▶ 課題内容 1
下の提示文から、「ブックマークも以前より更新頻」から「うなものが出てきたりします。」までの部分を、末尾の語句も含めて一字一句そのまま書き出してください。

▶ 提示文
※
いつも読んでいただきありがとうございます(/・ω・)/


はい、今週も予定通り月曜日アップができました。

これもひとえに読んでいただいている皆様のおかげでございます。

ブックマークも以前より更新頻度が落ちたにも関わらず増えていたり、アップしていない日でもアップ日と同様のアクセスがあったりすると、こちらとしても頑張って書いていきたいとおもうばかりです。



さて。

タイトルにもあるように格闘や戦闘場面というのは頭の中には構図とかができているのですが、いざそれを文字起こしして文章にすると、どうにもズレのようなものが出てきたりします。


書いては消し、修正、書き直しをしてから読み直ししては修正へ……


自分で読み直ししておかしなところはそのタイミングで直していくのですが、文字を映像化した際に自分の頭の中で出来上がってしまっている構図にトレースしてしまい、きちんと直せていないこともままあり。
※
▶ 提供エントリー
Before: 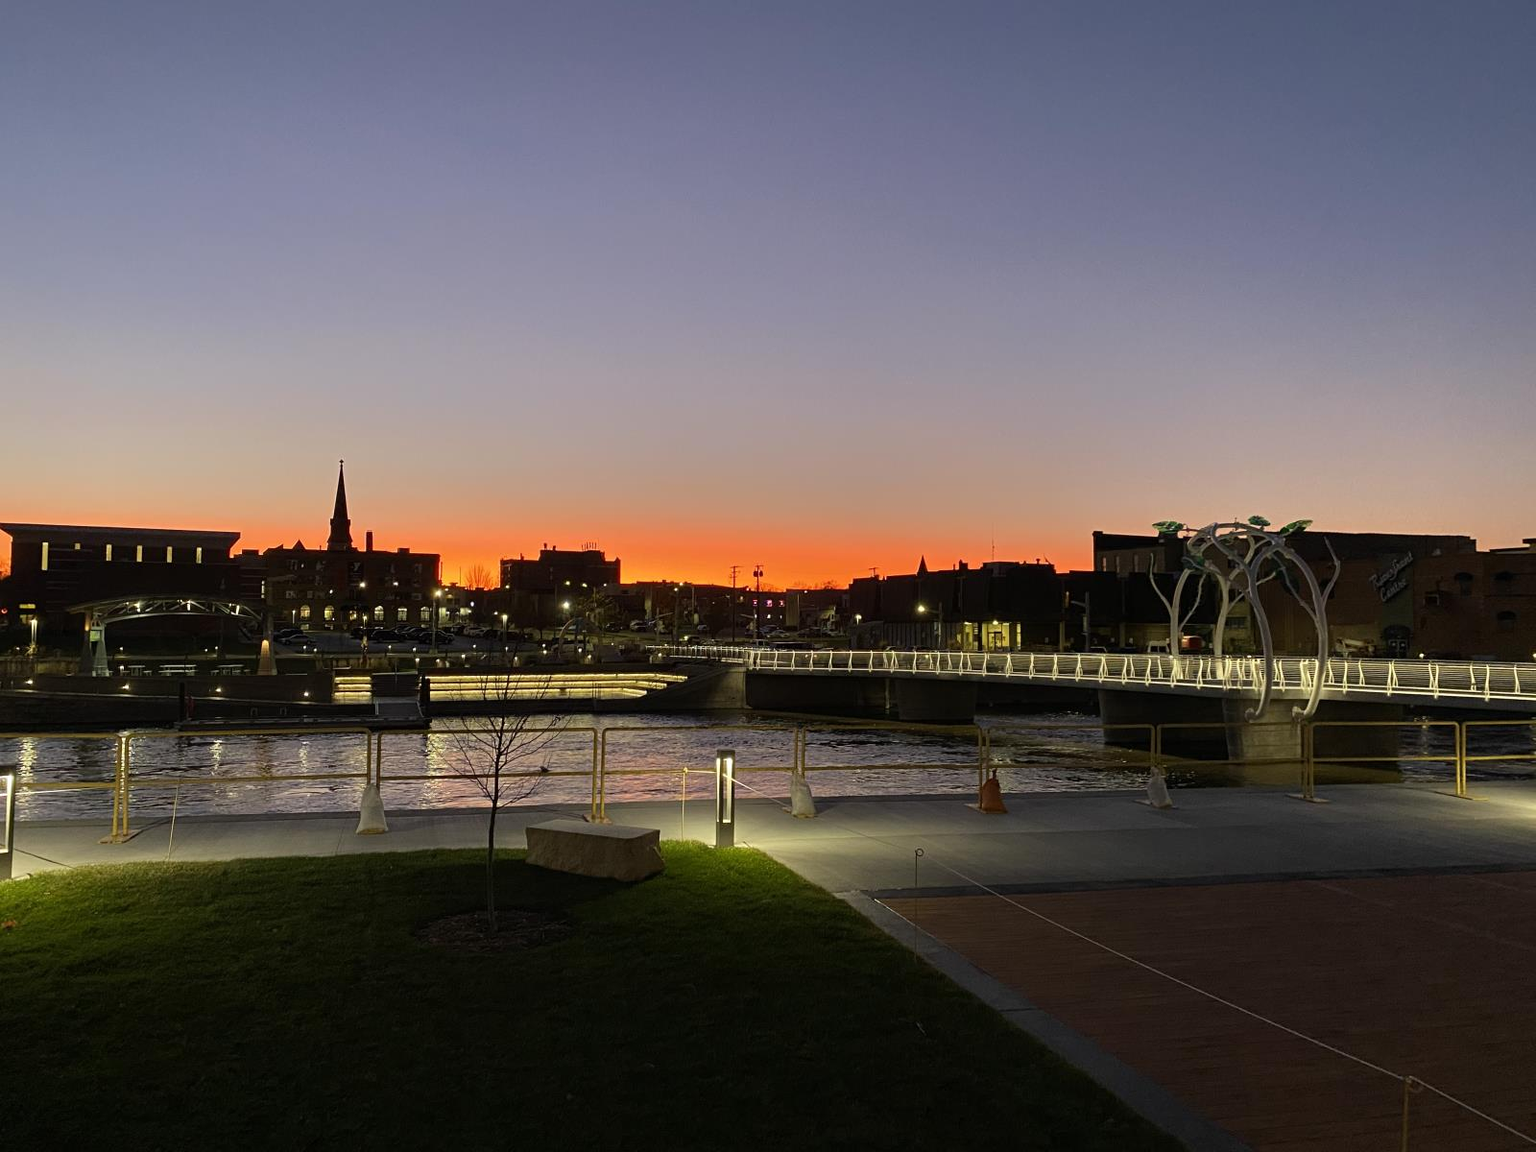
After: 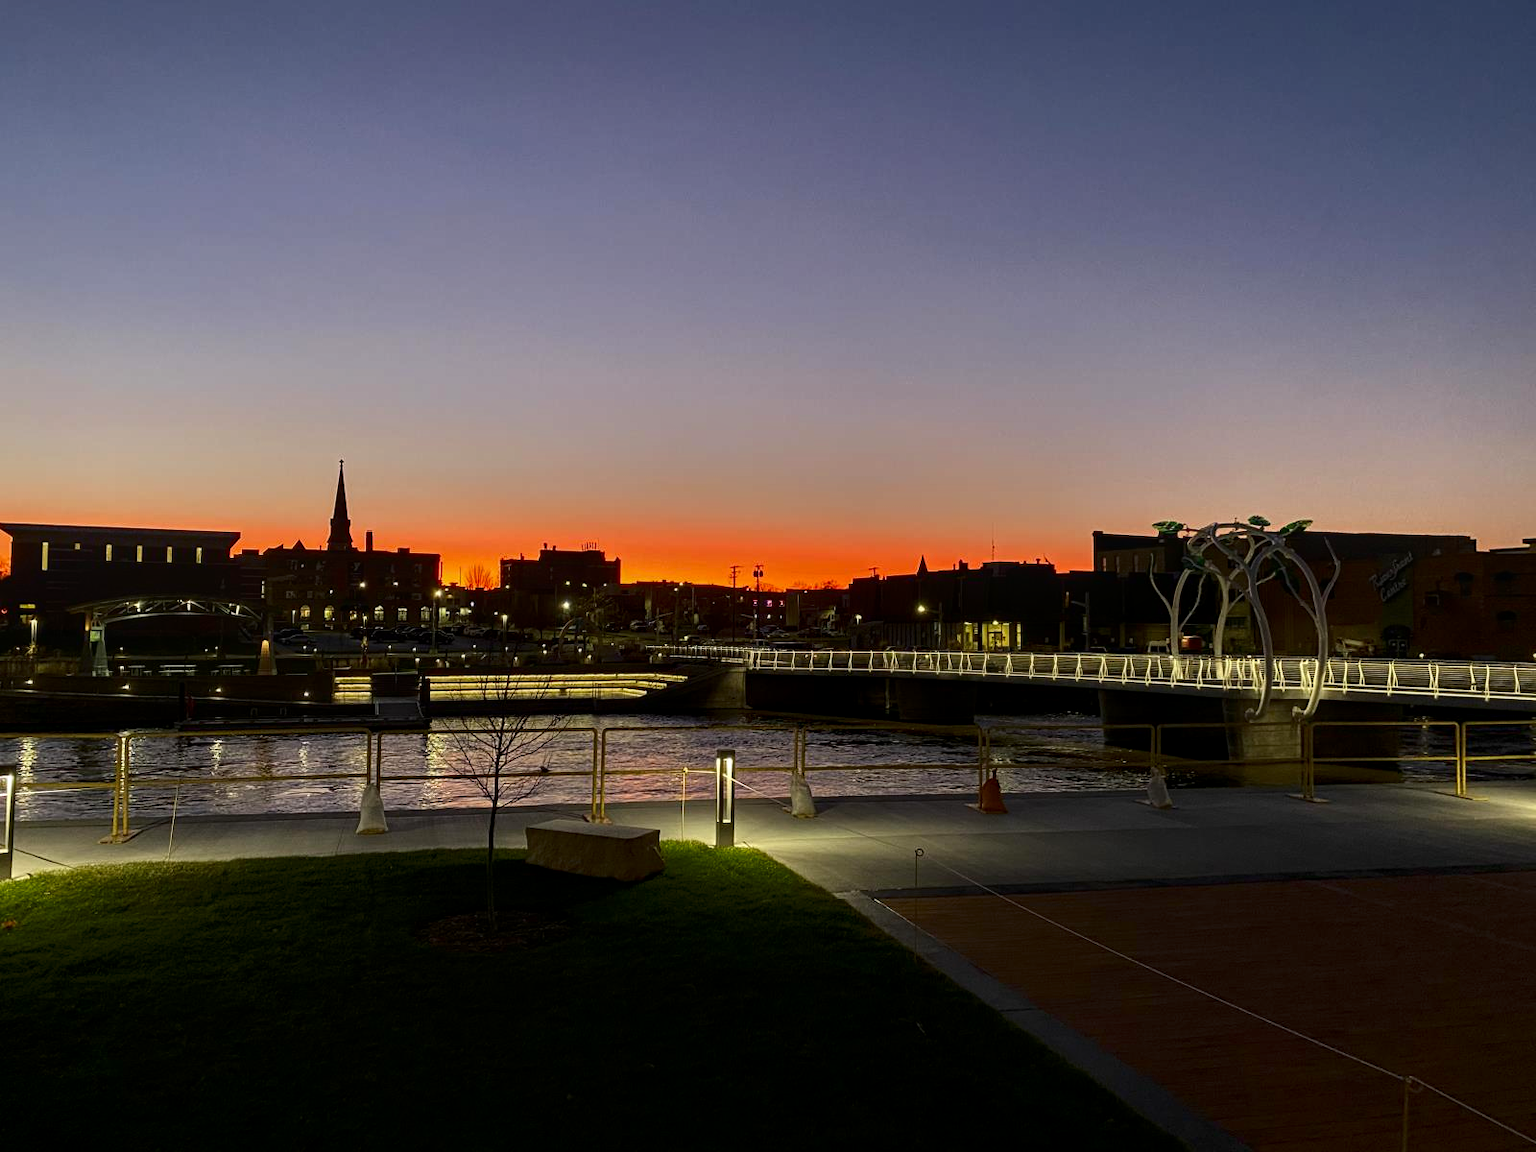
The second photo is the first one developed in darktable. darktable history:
local contrast: on, module defaults
color balance rgb: linear chroma grading › shadows -3%, linear chroma grading › highlights -4%
contrast brightness saturation: contrast 0.12, brightness -0.12, saturation 0.2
※
▶ 課題内容 2
上のエントリーのすべての行を、列名を「番号」と「行」とするMarkdownの表に書き直し、空行は除いてください。画像は回答に含めないでください。

▶ 出力全文 1
ブックマークも以前より更新頻度が落ちたにも関わらず増えていたり、アップしていない日でもアップ日と同様のアクセスがあったりすると、こちらとしても頑張って書いていきたいとおもうばかりです。



さて。

タイトルにもあるように格闘や戦闘場面というのは頭の中には構図とかができているのですが、いざそれを文字起こしして文章にすると、どうにもズレのようなものが出てきたりします。

▶ 出力全文 2
| 番号 | 行 |
|---|---|
| 1 | Before:  |
| 2 | After:  |
| 3 | The second photo is the first one developed in darktable. darktable history: |
| 4 | local contrast: on, module defaults |
| 5 | color balance rgb: linear chroma grading › shadows -3%, linear chroma grading › highlights -4% |
| 6 | contrast brightness saturation: contrast 0.12, brightness -0.12, saturation 0.2 |